Both men are ultra-liberals with very conservative stances on social issues, including individual rights, Islam and migration.

“We share something in common: Trump wants the US to remain the US, and I want France to remain France,” Zemmour said in February 2022.

NatCon will also welcome Nigel Farage, a former MEP and UKIP and Reform UK ex-leader who strongly advocated and campaigned for Brexit.



‘No woke zone’: Welcome to Europe’s CPAC

After Brussels’ NatCon, Budapest will host on 25-26 April host the European version of the American CPAC (Conservative Political Action Conference), bringing together US and foreign conservative activists and politicians.

The event in Budapest, hosted by Orbán, will gather representatives from the US Republican party with far-right leaders such as Dutch PVV’s Geert Wilders (ID), Spain’s Santiago Abascal of Vox (ECR), and the President of Belgium´s Vlaams Belang Tom van Grieken (ID), all of whom are labelled as “wokebusters” on the conference´s website.

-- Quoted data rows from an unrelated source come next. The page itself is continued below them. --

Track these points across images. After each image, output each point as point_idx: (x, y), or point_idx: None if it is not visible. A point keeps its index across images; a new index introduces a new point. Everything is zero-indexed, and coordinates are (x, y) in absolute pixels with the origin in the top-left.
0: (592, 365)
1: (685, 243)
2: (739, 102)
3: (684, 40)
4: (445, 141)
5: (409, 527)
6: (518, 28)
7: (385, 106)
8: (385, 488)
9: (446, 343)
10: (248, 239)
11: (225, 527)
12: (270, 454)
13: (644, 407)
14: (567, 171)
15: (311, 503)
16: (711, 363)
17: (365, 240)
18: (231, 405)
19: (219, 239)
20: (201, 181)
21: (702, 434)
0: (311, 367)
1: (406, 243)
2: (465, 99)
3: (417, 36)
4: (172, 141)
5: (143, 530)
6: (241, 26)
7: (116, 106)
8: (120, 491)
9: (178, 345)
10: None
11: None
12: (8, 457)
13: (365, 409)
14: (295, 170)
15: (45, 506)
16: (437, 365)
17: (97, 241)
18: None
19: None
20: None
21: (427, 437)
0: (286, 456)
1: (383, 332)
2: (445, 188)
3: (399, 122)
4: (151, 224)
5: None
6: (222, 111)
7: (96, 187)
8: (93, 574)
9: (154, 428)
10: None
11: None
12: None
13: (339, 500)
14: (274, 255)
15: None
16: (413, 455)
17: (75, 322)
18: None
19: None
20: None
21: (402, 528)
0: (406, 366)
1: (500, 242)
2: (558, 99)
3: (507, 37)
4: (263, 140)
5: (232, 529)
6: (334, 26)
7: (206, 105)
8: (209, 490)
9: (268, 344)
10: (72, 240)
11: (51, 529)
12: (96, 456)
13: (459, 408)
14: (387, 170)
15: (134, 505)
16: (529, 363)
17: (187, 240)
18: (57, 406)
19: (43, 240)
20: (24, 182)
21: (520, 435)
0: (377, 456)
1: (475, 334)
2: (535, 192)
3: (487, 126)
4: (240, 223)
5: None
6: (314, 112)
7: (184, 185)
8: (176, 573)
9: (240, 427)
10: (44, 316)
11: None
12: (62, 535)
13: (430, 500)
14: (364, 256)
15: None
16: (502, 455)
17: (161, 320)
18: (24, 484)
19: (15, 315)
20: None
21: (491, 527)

Several media outlets, including The Guardian, have been refused accreditation to the event, arguing that it is a “no woke zone”.

The gathering’s motto is ´Let’s drain down the swamp,’ a phrase commonly used by Trump about ousting his political opponents in Washington and, in the case of Europe, the pro-EU forces in Brussels.

Romania’s far-right chips in, too

The rising Romanian far-right party AUR has organised their own ‘Make Europe Great Again’ conference in Bucharest on 27-28 April, which will see representatives from Zemmour’s party Reconquete (ECR), Poland’s PiS (ECR), Belgium’s Vlaams Belang (ID), and the Danish People’s Party (ID) take part.

Robert Malone, an American scientist who became known in the US in the wake of the COVID-19 pandemic for spreading misinformation and conspiracy theories on the use of masks and the mRNA vaccines, will be one of the speakers.

The conference will discuss topics such as ‘Nations of Europe – between Eastern imperialism and Western federalism’ and ‘United we stand, divided we fall – prospects for overturning the establishment in EU Institutions.’